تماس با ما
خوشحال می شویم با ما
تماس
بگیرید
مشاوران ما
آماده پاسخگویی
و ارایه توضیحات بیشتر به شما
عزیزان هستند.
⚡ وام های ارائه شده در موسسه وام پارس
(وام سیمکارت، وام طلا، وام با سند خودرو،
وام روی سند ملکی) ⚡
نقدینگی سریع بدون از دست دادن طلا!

━━━━━━━━━━━━━━━━

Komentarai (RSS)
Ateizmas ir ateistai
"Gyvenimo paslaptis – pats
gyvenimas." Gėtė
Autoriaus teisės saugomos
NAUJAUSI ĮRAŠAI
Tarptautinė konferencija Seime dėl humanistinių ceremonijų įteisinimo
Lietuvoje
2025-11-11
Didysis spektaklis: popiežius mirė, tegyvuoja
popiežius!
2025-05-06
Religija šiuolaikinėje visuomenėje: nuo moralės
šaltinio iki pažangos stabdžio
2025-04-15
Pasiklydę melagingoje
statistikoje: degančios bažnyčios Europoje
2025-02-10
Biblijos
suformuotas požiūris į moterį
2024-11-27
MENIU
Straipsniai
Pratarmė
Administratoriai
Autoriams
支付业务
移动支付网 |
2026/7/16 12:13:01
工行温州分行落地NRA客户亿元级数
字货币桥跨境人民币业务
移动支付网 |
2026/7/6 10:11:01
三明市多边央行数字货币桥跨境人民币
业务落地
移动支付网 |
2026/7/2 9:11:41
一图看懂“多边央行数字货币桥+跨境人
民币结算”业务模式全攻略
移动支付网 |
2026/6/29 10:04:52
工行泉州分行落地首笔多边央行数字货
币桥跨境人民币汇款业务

━━━━━━━━━━━━━━━━

→ **WORK TO COMPLETE**:
The lines holding the word "popiežius" are the answer. Find them in the entries and copy them.

→ **SOLUTION TO THE PROBLEM**:
Didysis spektaklis: popiežius mirė, tegyvuoja
popiežius!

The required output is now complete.